AkariAsai / ATTEMPT

This is the oficial repository for "Parameter-Efficient Multi-task Tuning via Attentional Mixtures of Soft Prompts" (EMNLP 2022)
MIT License
97 stars 5 forks source link

multi-task training #4

Closed puraminy closed 1 year ago

puraminy commented 1 year ago

Hi How can I train the model when I provide multiple datasets? It concatenates the datasets, but I know that each batch must have one task. How do you shuffle such batches?

Currently I get error on this line:

    def check_uniqueness(self, samples):
        assert len(np.unique(samples)) == 1
AkariAsai commented 1 year ago

Hi thank you so much for your interests in our work! Could you tell me a bit more about the error? What are the datasets do you use for the multi-task training and what is the configuration do you use?

I suspect it happens when the concatnated data has different data fields (e.g., MultiRC or ReCORD uses additional meta data fields). I should have written that in README, but when I did multi-task training of tasks with different format, I modified the task field to avoid an error (or I think you can simply comment out the check_uniqueness but I haven't tried that).

puraminy commented 1 year ago

Thanks for your reply.

Actually, I am working to extend your project to my case. I supposed when you check the uniqueness of task_ids in a batch, so you somehow guarantees it in multi-tasking fashion when multiple task exist and each of which has its own task id. I thought it should be implemented when you concatenate them together.

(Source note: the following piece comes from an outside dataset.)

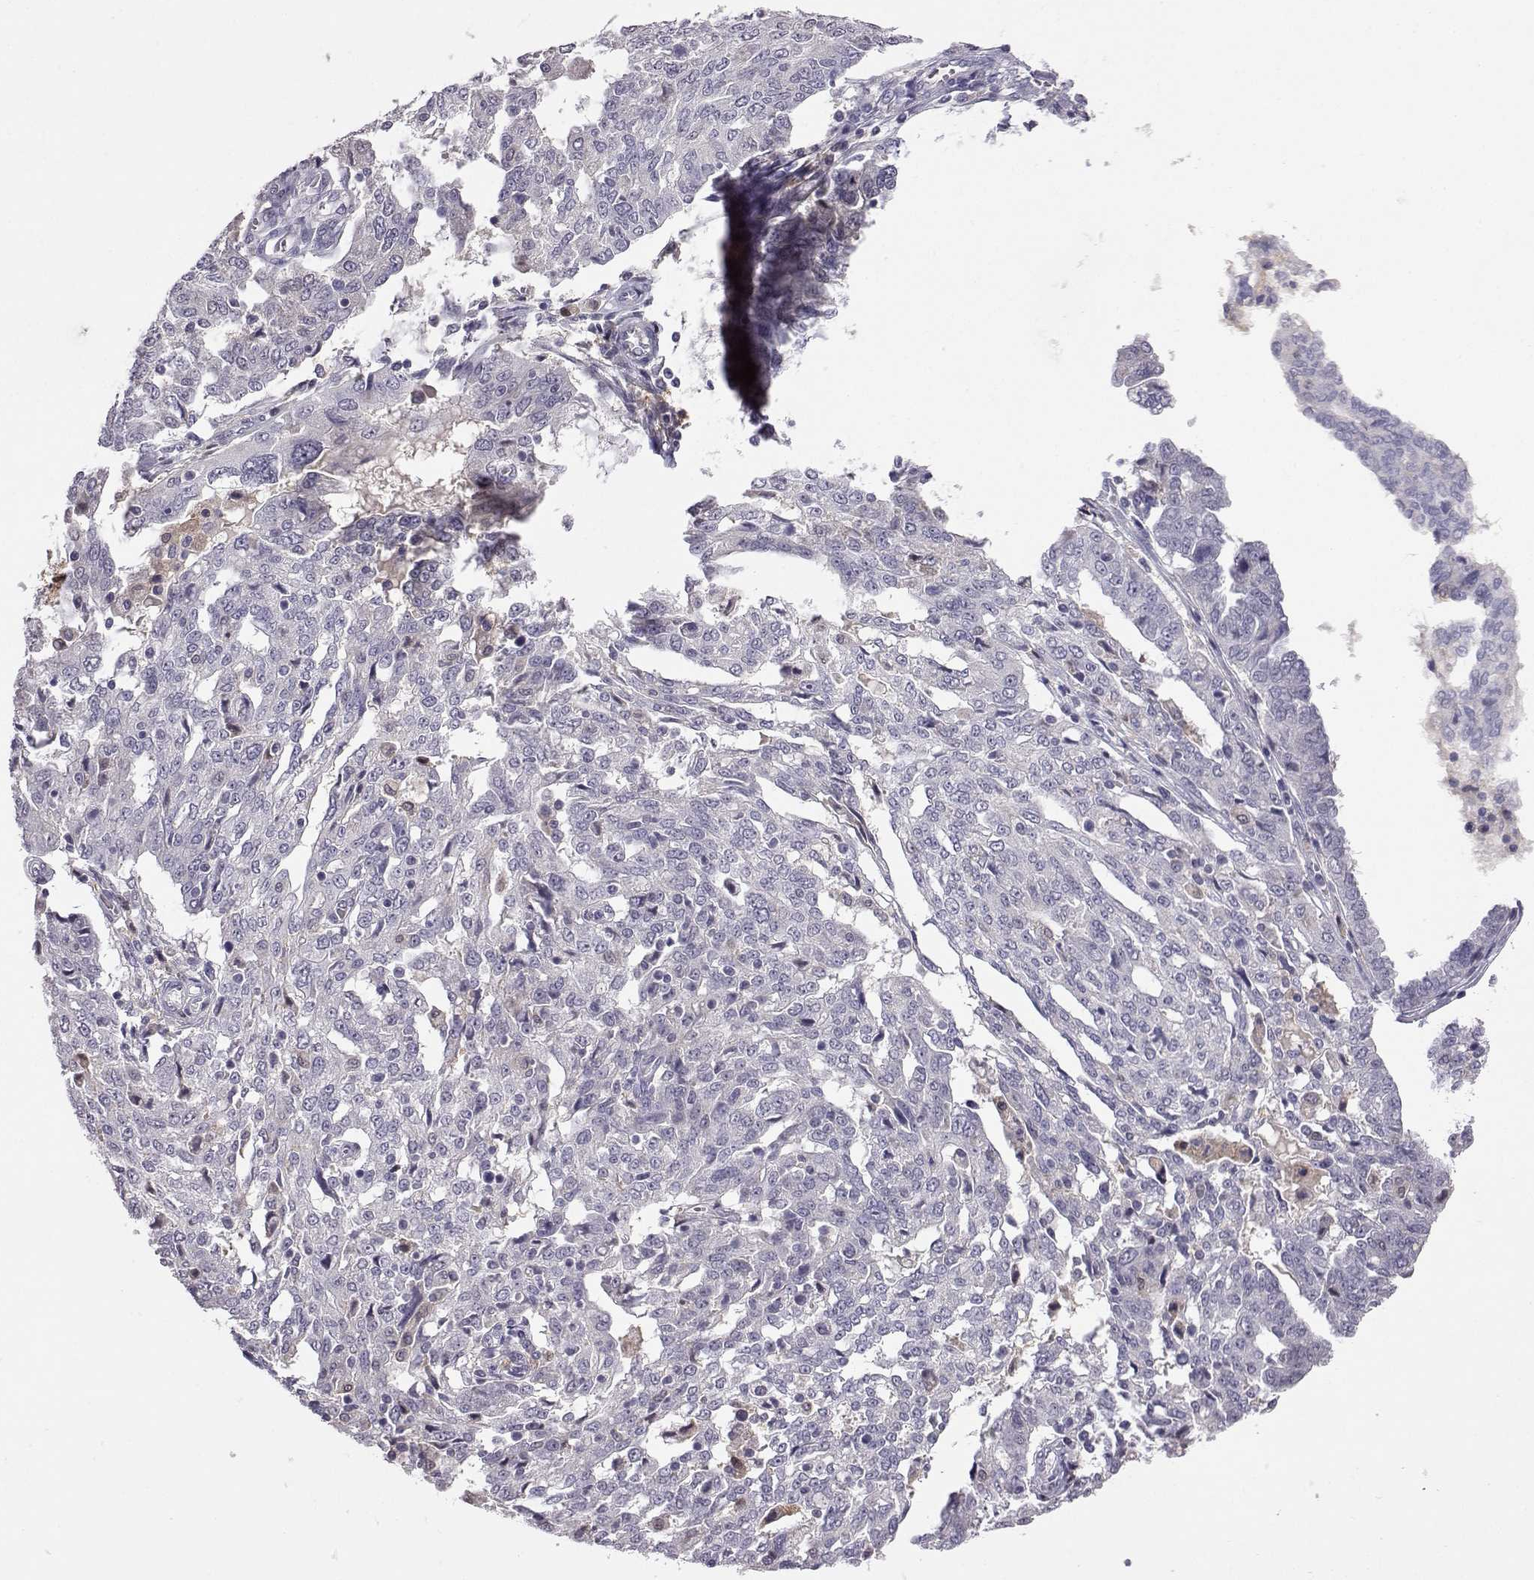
{"staining": {"intensity": "negative", "quantity": "none", "location": "none"}, "tissue": "ovarian cancer", "cell_type": "Tumor cells", "image_type": "cancer", "snomed": [{"axis": "morphology", "description": "Cystadenocarcinoma, serous, NOS"}, {"axis": "topography", "description": "Ovary"}], "caption": "This is a photomicrograph of immunohistochemistry staining of ovarian cancer (serous cystadenocarcinoma), which shows no positivity in tumor cells.", "gene": "AKR1B1", "patient": {"sex": "female", "age": 67}}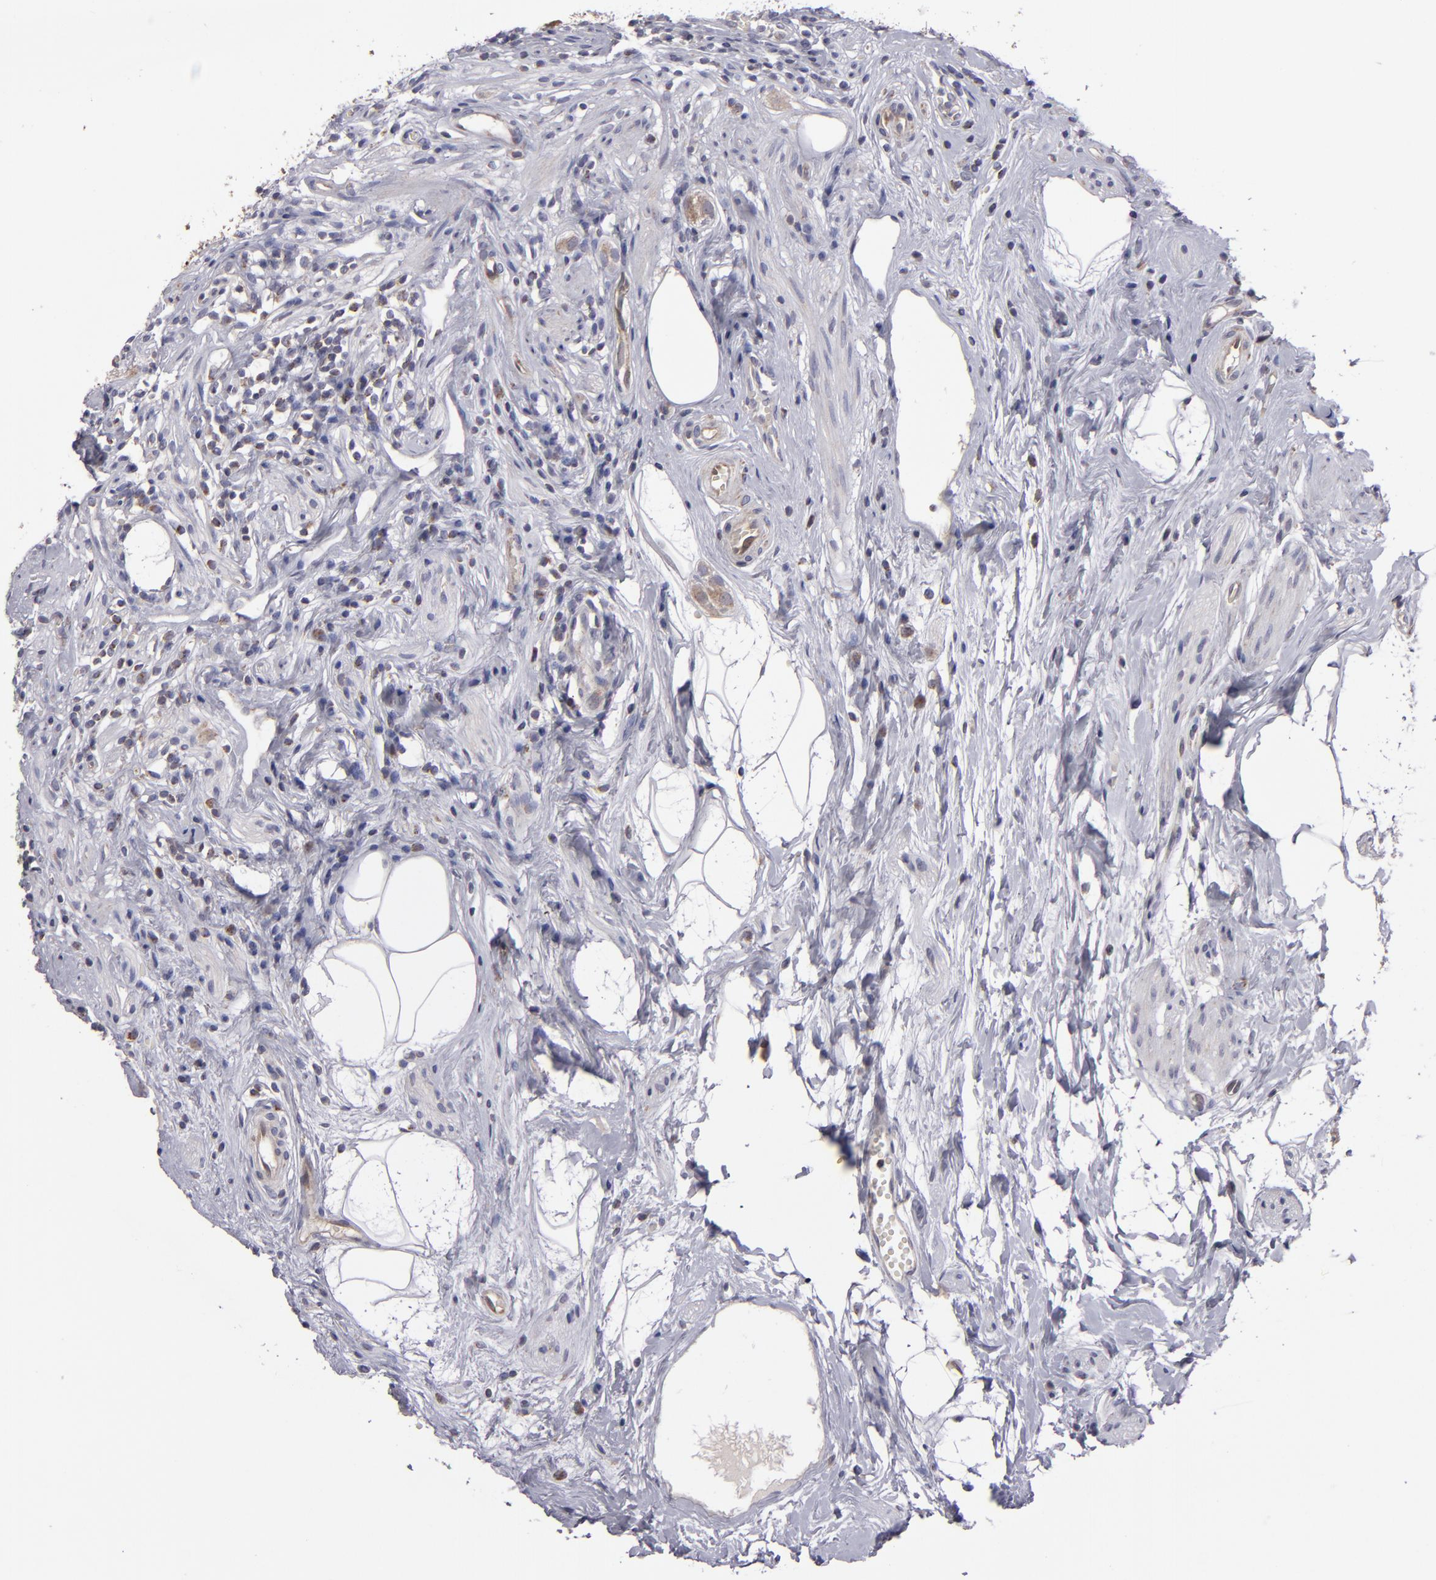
{"staining": {"intensity": "strong", "quantity": ">75%", "location": "cytoplasmic/membranous"}, "tissue": "appendix", "cell_type": "Glandular cells", "image_type": "normal", "snomed": [{"axis": "morphology", "description": "Normal tissue, NOS"}, {"axis": "topography", "description": "Appendix"}], "caption": "Appendix stained with DAB immunohistochemistry demonstrates high levels of strong cytoplasmic/membranous staining in approximately >75% of glandular cells. Immunohistochemistry (ihc) stains the protein in brown and the nuclei are stained blue.", "gene": "SH2D4A", "patient": {"sex": "male", "age": 38}}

Anyways I implemented a function like interleave(train_datasets, ...) to do so, and used that in place of concatenate(train_datasets, ...)

Yet, I am not sure if it's a good solution for multi-task training. I mean to have batches of different task where each batch is entirely from one task, particularly in my prompt-tuning solution when just prompts are trained and prompts of each task could be independent of each other with some shared data. I mean some consideration probably must be done for the optimizer and scheduler...

puraminy commented 1 year ago

Anyways thanks, I resolved the problem and currently just commented it out.

By the way what does option multi_task mean? I didn't find you setting it in any configuration file.

https://github.com/AkariAsai/ATTEMPT/search?q=multi_task

AkariAsai commented 1 year ago

Thanks again for your detailed comments & interest! Yes, different mini-batch constructions can be considered. I personally think that having multiple different tasks in the same minibatch might help to learn better attention layers, but we haven't explored those different strategies.

The multi-task option indicates the multi-task training, but it's unnecessary (if you set the shared_attn option, then the code assumes the multi-task training automatically). It's from the older version and I forgot to remove the option when I was refactoring. Thanks for the heads-up!